▶ **SELECTION**:
** Begin **
New Orleans Katrina is now more than seventeen years ago. That’s a long time, New Orleans should be way over the storm by now. Unfortunately, people are still trying to get home. Others are still in the half-life of rebuilding from paycheck to paycheck. The Lower 9th Ward, home of low-and-moderate, working Black families in 2005, is still a long way from recovery.
Even after all of this time, shoes are still dropping. Saying, “I told you so”, brings no comfort, even if answers finally come to some nagging questions. Some years past in 2011, I wrote a book about Katrina, one of a shelf of volumes on the storm, The Battle for the Ninth Ward: ACORN, Rebuilding New Orleans, and the Lessons of Disaster. One of the lessons I pulled from the torturous rebuilding process, such as it was, maintained that it would have been the better course for the Democratic governor at that time, Kathleen Blanco, to push the money out as soon as the state received it, rather than stretching out the already dilatory process created by Congressional delays. I argued that Louisiana should have stiffed up against potential charges of corruption or leakage in order to get the money out, the building done, and people home. The endless process of the Road Home program kept people away from home.
** End **
▶ **TASK REQUIREMENTS**:
1) Write out the passage about Katrina from "New Orleans Katrina" up to and including "way from recovery.".
2) According to the passage about Katrina, who was the Democratic governor of Louisiana at that time?
The listing that follows has no connection to the passage about Katrina.

▶ **DATA SHOWN**:
** Begin **
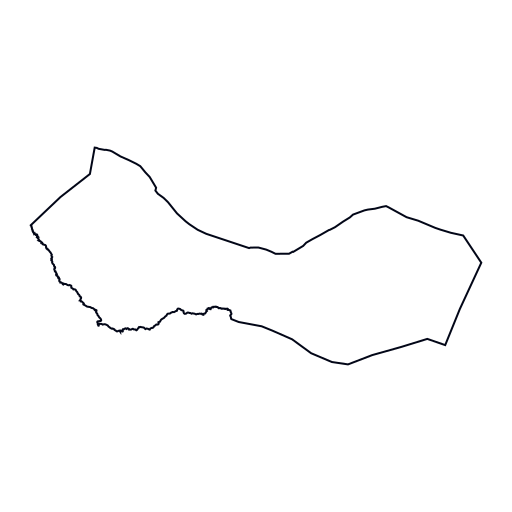 the district of Chuluunxoroot, Dornod, Mongolia
{"feature_id": "93677404B3333909760593", "entity_name": "Chuluunxoroot", "entity_type": "district", "adm_level": 2, "iso_a3": "MNG", "parent_name": "Mongolia", "parent_adm1": "Dornod", "projection": "orthographic", "projection_center": [114.964, 49.878], "detail": "fine", "context": "isolated", "style": "outline", "palette": "ink", "viewbox_px": 512, "rotation_deg": 0, "n_neighbors": 0, "source": "geoboundaries", "source_scale": "gbopen_adm2", "svg_char_len": 5826}
<svg xmlns="http://www.w3.org/2000/svg" viewBox="0 0 512 512"><path d="M445.2,345.1L459.8,309.1L481.3,262.7L463.2,235.5L450.9,232.8L440.3,229.6L435.3,227.9L418.2,220.7L406.6,217.2L388.7,207.4L386.1,206.1L382.3,206.8L374.9,208.7L367.8,209.6L364.4,210.4L353.0,214.6L349.9,217.4L343.1,221.6L335.0,227.2L329.7,229.9L329.0,230.0L320.1,235.1L312.5,239.1L306.2,242.7L303.2,245.9L293.2,251.9L292.6,251.7L289.1,253.7L275.5,253.8L271.5,251.8L266.2,249.6L258.3,247.5L250.5,247.6L249.1,248.1L206.2,233.8L197.7,229.8L189.3,224.2L185.6,221.3L177.0,213.4L168.0,202.2L163.6,197.9L157.9,193.8L155.4,190.6L156.1,187.7L149.7,177.0L145.3,172.3L140.3,166.2L136.3,163.8L129.0,160.2L120.4,156.4L112.2,151.5L110.0,150.6L106.0,149.8L104.7,149.9L98.6,148.8L96.8,147.9L94.7,147.6L89.9,174.0L60.5,197.0L30.7,225.3L30.8,225.6L31.6,226.2L31.5,227.1L31.9,227.7L32.0,228.4L31.9,228.9L32.2,229.2L32.3,230.0L32.8,230.3L32.7,231.3L33.2,231.7L33.1,232.1L33.5,232.5L33.7,233.1L34.0,233.5L34.1,233.9L34.7,233.4L34.8,233.7L34.6,234.2L35.6,234.4L35.8,234.9L36.3,234.8L36.5,234.4L37.1,234.6L37.2,234.8L37.1,235.2L37.4,235.5L37.5,236.3L37.7,236.5L37.0,236.5L36.9,236.9L37.3,236.9L37.4,237.1L37.2,237.5L37.9,238.3L38.4,238.6L38.5,239.3L39.1,240.0L38.9,240.5L38.7,240.6L39.6,241.1L40.3,241.1L40.9,241.6L41.3,242.1L41.3,242.7L41.8,242.5L42.1,242.6L42.1,243.2L42.6,243.5L42.5,244.1L42.7,244.3L45.4,245.1L46.0,246.0L46.1,246.5L46.0,247.1L46.3,247.5L46.2,247.9L46.6,248.7L46.9,248.9L47.5,248.9L47.7,249.6L48.4,249.8L50.0,252.0L50.5,252.4L50.9,253.2L51.8,254.7L51.4,255.7L51.7,256.1L51.8,256.7L52.1,256.9L52.2,257.0L51.9,257.4L51.9,257.8L51.4,258.3L51.7,258.6L51.5,259.1L51.9,259.4L51.9,259.7L51.6,260.0L51.3,260.1L51.3,260.3L51.7,260.4L52.3,261.6L52.3,261.9L52.1,262.4L52.3,262.8L52.5,263.5L53.9,264.8L54.0,265.4L54.0,265.8L54.3,266.4L54.9,266.8L54.9,267.0L54.7,267.6L55.1,267.9L55.0,268.2L54.5,268.6L54.2,269.1L54.4,269.5L54.5,270.0L54.9,270.9L54.9,271.4L55.6,271.5L55.9,272.5L56.5,273.4L56.3,273.9L56.9,274.4L56.7,274.8L56.2,275.0L56.3,275.4L57.9,276.4L57.9,277.1L58.2,277.3L58.5,277.7L58.9,277.7L58.9,278.1L58.6,278.5L59.6,279.1L59.5,280.0L59.2,280.7L59.2,280.9L59.7,281.7L60.5,282.2L60.5,282.6L61.3,282.5L61.8,282.9L62.1,283.0L62.7,283.6L62.7,284.1L63.0,284.4L63.3,284.5L63.7,283.6L64.7,284.0L65.9,284.0L67.7,285.1L68.9,285.3L69.6,285.0L71.0,285.6L71.3,285.9L71.3,287.7L73.2,288.9L73.4,289.4L73.9,289.5L74.5,289.3L75.4,289.6L75.8,290.0L76.1,290.8L76.6,291.5L77.2,292.0L77.5,292.9L78.0,293.5L78.2,294.2L79.0,294.7L79.5,295.4L79.7,296.4L80.6,296.7L81.1,297.5L81.1,297.9L81.0,298.5L80.5,299.1L80.3,300.0L79.9,300.5L80.8,300.7L80.9,300.9L80.9,301.4L81.4,301.4L81.9,301.6L83.7,303.3L83.9,303.6L83.9,303.9L83.4,304.0L83.3,304.3L83.4,304.5L85.2,305.4L87.1,306.6L90.3,307.1L90.7,307.3L91.4,307.9L93.0,308.2L94.0,309.0L94.6,309.4L94.7,310.0L95.5,310.2L95.5,310.7L95.6,310.8L95.7,310.2L95.9,310.0L96.4,310.2L96.5,310.5L96.4,311.1L96.1,312.3L96.2,312.6L97.1,313.5L97.4,314.1L97.4,314.7L97.7,315.3L98.5,316.0L98.8,316.7L99.6,317.8L100.1,318.1L100.7,318.9L101.0,319.4L101.2,320.3L101.0,320.7L100.6,321.0L99.8,321.0L99.0,321.4L98.2,321.2L97.5,321.5L97.3,321.8L97.3,322.4L98.0,323.9L97.8,324.5L98.8,326.4L98.7,325.4L98.8,324.7L99.3,323.9L101.2,323.9L101.8,324.0L102.6,324.6L104.3,324.2L105.2,324.3L106.5,324.8L107.9,325.6L108.3,326.3L108.6,326.6L109.9,327.5L110.1,327.8L111.4,328.5L112.1,328.8L112.6,328.5L114.0,329.1L114.4,329.4L114.5,329.9L114.8,330.1L115.8,330.6L116.6,331.3L117.6,331.3L118.4,330.8L118.7,330.8L119.7,330.9L120.3,331.8L120.3,331.5L120.1,330.9L120.2,330.5L120.9,330.6L121.2,330.9L122.0,330.9L122.3,331.4L122.6,331.5L122.8,331.2L122.5,330.6L122.9,330.0L123.0,329.8L122.8,329.5L123.0,329.2L123.8,329.3L124.5,328.7L125.2,328.6L125.4,328.4L126.6,329.0L127.0,328.4L127.4,328.2L128.0,328.3L128.6,328.9L129.0,329.0L129.1,329.6L131.0,329.6L132.6,328.8L132.9,328.8L134.0,329.5L135.1,329.4L135.6,329.6L136.1,330.2L136.4,330.3L137.2,329.7L138.0,328.4L138.7,327.8L138.8,327.3L139.1,327.0L139.8,327.2L140.4,326.9L141.6,327.2L143.6,327.5L144.0,327.7L145.4,329.1L146.6,328.5L148.2,328.9L149.0,329.4L149.7,329.6L150.3,328.6L150.8,328.3L152.1,327.8L152.7,327.9L153.6,327.1L154.3,325.9L155.1,325.6L156.3,324.5L157.4,324.6L158.2,324.4L158.7,323.7L158.4,322.4L158.4,322.2L160.1,321.6L160.4,320.8L161.1,319.7L161.9,319.1L164.1,317.8L165.2,316.5L166.5,315.6L166.9,314.6L167.5,313.9L167.8,313.7L170.0,313.5L171.3,312.5L171.9,312.4L172.5,312.0L174.1,312.1L176.0,311.0L176.7,310.9L176.9,310.8L177.1,310.3L177.1,309.7L177.2,309.4L178.0,308.6L178.7,308.6L180.1,309.0L181.3,310.1L183.1,310.6L183.5,311.0L183.6,311.3L183.5,312.0L183.9,313.2L184.6,313.8L185.9,313.7L187.4,312.6L188.4,312.6L188.9,312.7L189.4,313.0L190.3,313.0L191.6,313.7L192.4,313.3L192.9,313.4L194.6,313.7L196.1,314.4L197.3,313.9L198.2,314.0L199.5,313.6L200.8,313.8L201.6,313.6L201.8,313.7L202.1,314.3L203.1,314.8L203.4,314.8L203.5,313.9L203.8,313.8L204.2,313.6L204.9,313.6L205.3,313.3L206.4,311.4L206.8,311.1L206.4,310.6L206.3,310.2L206.4,309.9L206.7,309.7L207.5,309.4L207.6,308.7L208.0,308.7L208.5,308.1L209.0,308.0L209.3,308.3L209.4,308.8L210.2,309.2L210.6,309.2L210.8,308.6L211.2,307.7L211.9,307.3L212.6,307.2L213.0,307.5L213.4,307.3L213.4,306.8L214.4,306.8L214.9,306.7L215.7,306.9L215.9,306.6L216.0,306.6L216.6,307.0L217.3,307.0L217.7,307.1L218.6,308.2L218.9,308.2L219.3,308.0L219.9,308.1L220.2,308.3L220.6,308.1L221.9,308.8L222.2,308.5L223.2,308.5L224.3,308.9L224.9,308.6L225.5,309.0L226.8,308.7L227.5,308.7L227.9,309.0L227.9,309.4L227.7,309.6L227.7,309.9L229.2,310.0L230.4,310.5L230.5,311.4L230.8,311.8L230.8,312.4L231.4,313.4L231.3,314.3L230.9,314.8L230.4,315.1L230.2,315.4L230.4,315.9L230.4,316.2L230.9,317.1L231.1,318.7L231.4,319.1L238.7,322.0L261.7,326.3L272.3,330.6L292.1,339.3L311.1,353.2L331.8,362.0L348.0,364.4L372.2,355.1L401.7,346.8L427.3,338.9L445.2,345.1Z" fill="none" stroke="#020617" stroke-width="2"/></svg>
** End **
▶ **RESPONSES BY TASK**:
1)
New Orleans Katrina is now more than seventeen years ago. That’s a long time, New Orleans should be way over the storm by now. Unfortunately, people are still trying to get home. Others are still in the half-life of rebuilding from paycheck to paycheck. The Lower 9th Ward, home of low-and-moderate, working Black families in 2005, is still a long way from recovery.

2) Kathleen Blanco